Bandwidth—the speed at which information is able to travel from its source to your computer—became the defining issue for access. The cable industry and telephone companies vied for dominance. And communities organized “NetDays” to wire schools for access to the Internet.

Once online, what did schools do? In September 1996, T&L’s cover asked, “What’s Out There on the Net?”

T&L’s “What Works” column pointed out that teachers joined online projects to encourage students to learn about current affairs, experience global communications, understand world cultures, and more. An article titled “On the (Virtual) Campaign Trail” showed how “With help from today’s technology, every student can debate the issues with faraway peers and politicians, gain a better understanding of the complex American electoral process, and take part in simulated elections.”

T&L provided words of caution too. In “Exploring the Internet Safely” we said, “The Internet, like an uncharted wilderness, promises vast resources and the space to create new communities. But now, parents and teachers are wondering whether lurking dangers outweigh potential benefits.” The article covered strategies for safe exploration, filtering software, Acceptable Use Policies, server solutions, safe-surf products, online watchdogs and guidance, and more.

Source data
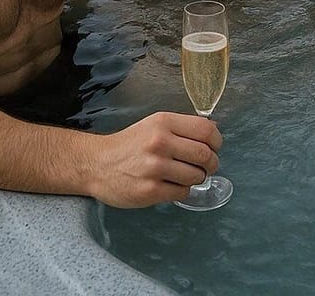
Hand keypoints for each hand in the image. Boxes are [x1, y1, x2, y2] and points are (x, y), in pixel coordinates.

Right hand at [90, 112, 221, 207]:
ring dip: (197, 178)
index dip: (217, 141)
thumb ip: (183, 127)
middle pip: (205, 154)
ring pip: (196, 176)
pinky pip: (182, 192)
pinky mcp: (150, 191)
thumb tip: (214, 129)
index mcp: (164, 123)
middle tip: (208, 166)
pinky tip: (172, 184)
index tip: (215, 147)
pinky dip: (182, 190)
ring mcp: (155, 168)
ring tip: (186, 175)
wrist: (97, 164)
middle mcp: (160, 143)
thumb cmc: (130, 144)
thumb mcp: (155, 124)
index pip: (206, 130)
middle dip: (212, 163)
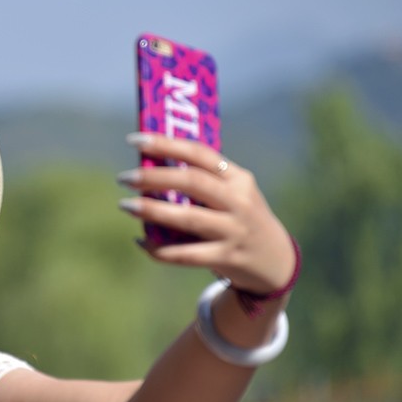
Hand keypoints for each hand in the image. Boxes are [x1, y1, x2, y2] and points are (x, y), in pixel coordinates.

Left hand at [118, 133, 294, 294]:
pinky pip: (187, 254)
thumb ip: (201, 180)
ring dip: (153, 211)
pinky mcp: (227, 257)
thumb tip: (149, 166)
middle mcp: (239, 201)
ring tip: (125, 205)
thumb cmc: (240, 218)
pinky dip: (160, 250)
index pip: (199, 153)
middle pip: (192, 182)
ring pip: (189, 218)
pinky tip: (140, 242)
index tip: (135, 140)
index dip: (166, 144)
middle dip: (154, 177)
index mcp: (238, 178)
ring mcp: (234, 230)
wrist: (276, 262)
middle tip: (124, 177)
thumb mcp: (233, 193)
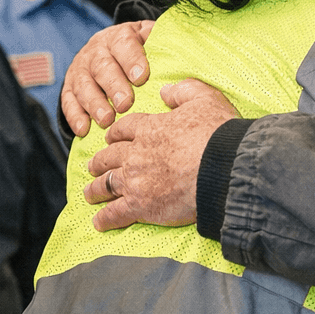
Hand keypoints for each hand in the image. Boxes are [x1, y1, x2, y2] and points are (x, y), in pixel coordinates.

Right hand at [60, 20, 155, 137]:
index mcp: (119, 37)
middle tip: (125, 104)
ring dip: (94, 103)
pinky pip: (68, 100)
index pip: (124, 43)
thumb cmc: (138, 49)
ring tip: (106, 120)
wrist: (110, 47)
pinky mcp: (70, 86)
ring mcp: (81, 68)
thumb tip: (181, 50)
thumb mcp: (150, 39)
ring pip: (84, 85)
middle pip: (102, 67)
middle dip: (113, 86)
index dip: (131, 59)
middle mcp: (96, 50)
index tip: (141, 77)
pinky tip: (83, 129)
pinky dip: (75, 116)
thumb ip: (160, 43)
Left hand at [83, 79, 238, 230]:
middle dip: (99, 162)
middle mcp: (136, 154)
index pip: (123, 129)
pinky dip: (105, 218)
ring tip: (90, 193)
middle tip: (94, 166)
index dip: (115, 134)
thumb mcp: (205, 99)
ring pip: (106, 184)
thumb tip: (166, 91)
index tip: (111, 139)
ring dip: (96, 189)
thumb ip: (184, 91)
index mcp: (149, 128)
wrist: (224, 168)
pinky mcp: (140, 206)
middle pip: (109, 157)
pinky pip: (115, 213)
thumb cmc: (217, 134)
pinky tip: (99, 222)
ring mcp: (135, 181)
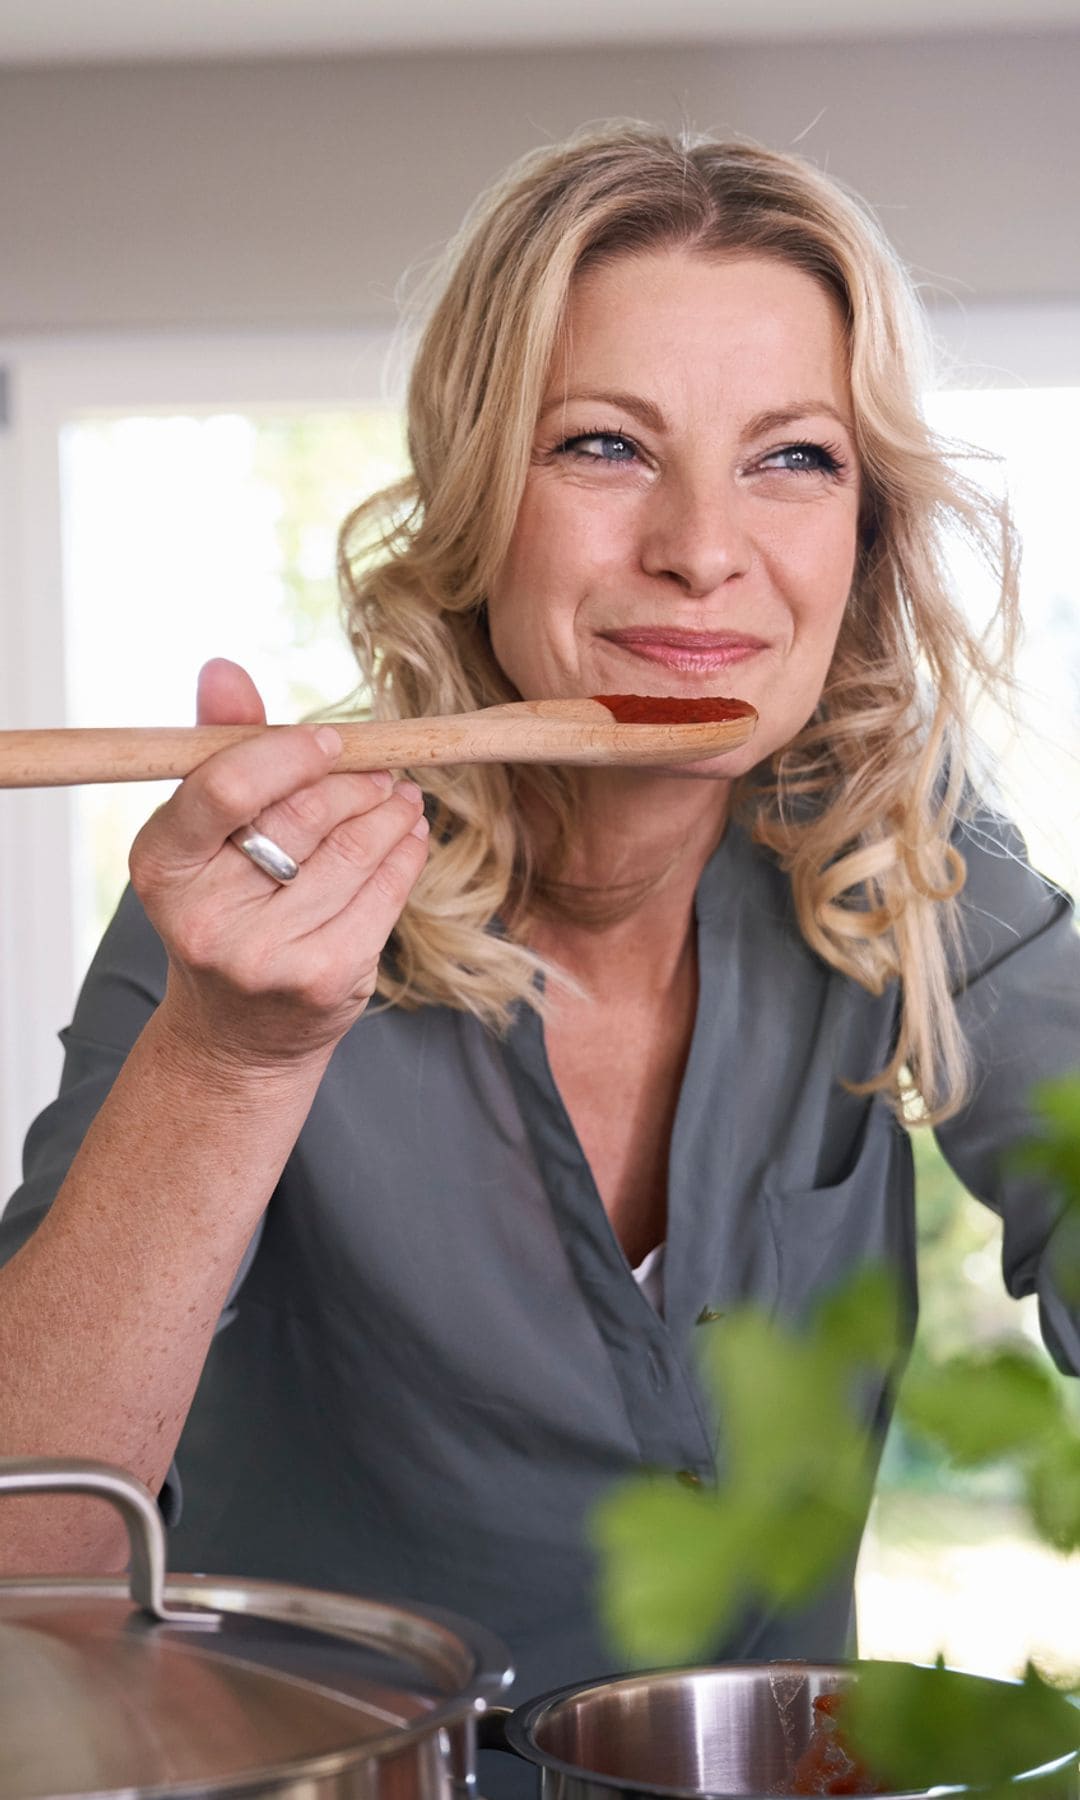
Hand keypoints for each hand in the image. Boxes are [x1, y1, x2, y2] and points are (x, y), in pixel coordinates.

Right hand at [129, 658, 429, 1072]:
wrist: (235, 1036)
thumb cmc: (223, 909)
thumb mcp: (202, 837)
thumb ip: (220, 751)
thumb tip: (222, 668)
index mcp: (160, 864)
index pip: (224, 789)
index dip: (288, 753)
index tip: (330, 739)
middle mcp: (203, 916)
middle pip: (303, 816)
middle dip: (354, 781)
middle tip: (380, 766)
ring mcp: (264, 955)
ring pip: (352, 853)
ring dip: (389, 811)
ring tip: (400, 794)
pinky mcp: (322, 980)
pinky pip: (383, 895)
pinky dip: (405, 854)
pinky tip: (409, 835)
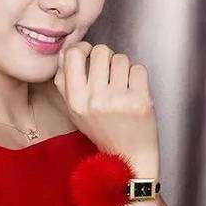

**Required actions:**
1) Answer these questions using the passage about schools and the Internet.
(a) What did communities organize to wire schools for Internet access?
(b) In what month and year did T&L's cover ask "What's Out There on the Net?"
(c) In "Exploring the Internet Safely," what is the Internet likened to?
2) Echo the passage about schools and the Internet, starting at "Bandwidth—the speed at" and ending with "to the Internet.", including both.
3) Carry on the passage about schools and the Internet, picking up after its final sentence.

**Numbered responses:**
1)
(a) "NetDays"
(b) September 1996
(c) An uncharted wilderness

2)
Bandwidth—the speed at which information is able to travel from its source to your computer—became the defining issue for access. The cable industry and telephone companies vied for dominance. And communities organized “NetDays” to wire schools for access to the Internet.

3)
In September 1997, T&L’s article on “Multimedia Makeover of the World Wide Web” said, “Multimedia is supercharging the Web and bringing dynamic teaching and learning opportunities to schools.” The article included sites with live cameras, intelligent agents, chat lines, phones on the Web, Web conferencing software, and sites with audio, video, 3-D, and virtual reality.

Web use took off.

Starting in 1998, techlearning.com included a regular feature called “Web Sightings” that highlighted the best of the Web in different content areas. Educators submitted their favorite sites for their peers to visit.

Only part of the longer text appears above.